The relatively novel market for global convertibles created by Mifid rules on bank capital faced its first real test at the end of 2015.
Questions about the solvency of Deutsche Bank were enough to knock the Thomson Reuters CoCo Index euro 12%, as investors focused on their capital at risk.
Just over a year on from that low and investors have recovered their poise, and returned to judging sector risk on the upside participation they are able to buy versus corporate bonds. The Thomson Reuters index has recovered almost all its losses, rising to fractionally below its previous high.
Corporate issuers beyond the banks which have driven issuance in recent years have not failed to take note. According to financial analytics firm Dealogic, in the US, 34 companies sold convertible bonds in the first months of this year, raising around $11.1 billion (£8.65 billion).

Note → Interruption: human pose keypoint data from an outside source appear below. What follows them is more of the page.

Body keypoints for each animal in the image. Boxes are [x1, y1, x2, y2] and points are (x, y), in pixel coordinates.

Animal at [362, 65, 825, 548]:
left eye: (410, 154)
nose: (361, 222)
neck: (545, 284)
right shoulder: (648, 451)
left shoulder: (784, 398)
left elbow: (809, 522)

The majority of convertible bond issuers tend to be growth-orientated companies. Among the big issuers of convertible bonds in the first part of this year have been major technology companies such as Tesla and Twitter founder Jack Dorsey’s company Square, which manages mobile payments.
If the price is right, convertible bonds can make sense for both companies and investors.

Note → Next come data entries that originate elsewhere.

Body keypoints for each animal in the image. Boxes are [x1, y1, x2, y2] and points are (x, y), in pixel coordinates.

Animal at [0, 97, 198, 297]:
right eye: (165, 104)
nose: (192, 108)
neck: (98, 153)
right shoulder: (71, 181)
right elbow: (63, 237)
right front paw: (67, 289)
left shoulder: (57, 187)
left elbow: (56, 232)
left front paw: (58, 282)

Jo McCaffrey, head of international product at State Street, says with the current equity rally, now is a good time for companies to issue convertible bonds.

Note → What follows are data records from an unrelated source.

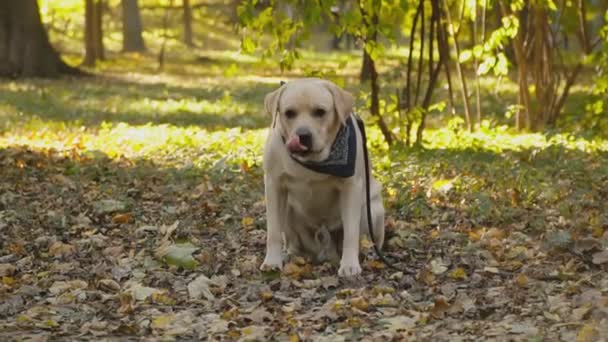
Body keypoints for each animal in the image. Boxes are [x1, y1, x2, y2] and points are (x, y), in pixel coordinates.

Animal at [258, 78, 382, 278]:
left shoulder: (351, 187)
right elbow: (274, 231)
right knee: (293, 242)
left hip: (372, 210)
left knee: (367, 240)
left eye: (320, 112)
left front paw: (349, 264)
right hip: (289, 210)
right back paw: (292, 255)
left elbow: (351, 232)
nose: (303, 135)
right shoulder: (273, 185)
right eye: (289, 113)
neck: (313, 162)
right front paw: (272, 261)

‘As issuers of convertible bonds, it’s an interesting time to issue – you’re giving away an option, but there isn’t that much space in the equity market for people to exercise that option, so it’s a really good way of funding.
‘Convertibles tend to have a slightly lower yield than a normal corporate bond. So as a company coming to the capital markets to help fund yourself, you’re getting a slightly lower funding rate. You’re not super exposed to where the equity market it is at the moment.’
But for investors, she adds that the bond floor offered by convertibles can add protection while also allowing them to participate in the equity upside: ‘We call it an asymmetrical return because you capture some of the equity upside but you’re cushioned on the downside, as you have a protection through the bond floor.’
Nathalia Barazal, head of convertible bonds at Lombard Odier, says in the short-term convertibles can capture between 40-70% of the upside of equities, and would usually lose between 20-50% on the downside.
Meanwhile, in its outlook for global convertible bonds in
2017, Schroders said well-structured convertible bond strategies have been shown to participate in around 75-80% of the equity upside.
The firm added that 2017 will be a year where ‘protection becomes an important feature’ for its investors’ asset allocation with volatility expected to come back to equity markets.
For McCaffrey, this is where convertible bonds come in: ‘If you think where we are in the macro environment, there is still a lot of volatility available in the market, so investors are also trying to think – I want to participate in this euphoric equity rally we’ve seen, but I’m still worried about these sharp sell-offs, tail risks, and black swan events.
‘Convertible bonds give you a way to do that, because they give you that cushion.’
Despite the protection offered by convertible bonds, along with the chance to participate in the equity upside, the big concern for investors when it comes to convertibles has always been around liquidity.
McCaffrey admits convertibles do tend to be less liquid than plain vanilla bonds and can sometimes be more expensive to trade due to their sensitivity.
She says: ‘If you think about how liquid and how actively traded the options market is, and the sensitivity of options to what happens in the world, options tend to be pretty sensitive. When you combine that with a corporate debt instrument there is more sensitivity there to price movements, so they can be more volatile than a standard corporate bond. Not always, but there are risks to it.’
But according to Barazal, investors should be more concerned when it comes to other types of bonds: ‘Liquidity has always been the talk of the town. The real liquidity issue is not in convertibles, it is elsewhere in the bond markets.
‘We usually trade with around $300 to 500 million a month. If you think liquidity is poor, we still manage to trade. It’s not like liquidity is non-existent. It’s something to be aware of, but it’s not worse than other asset classes.’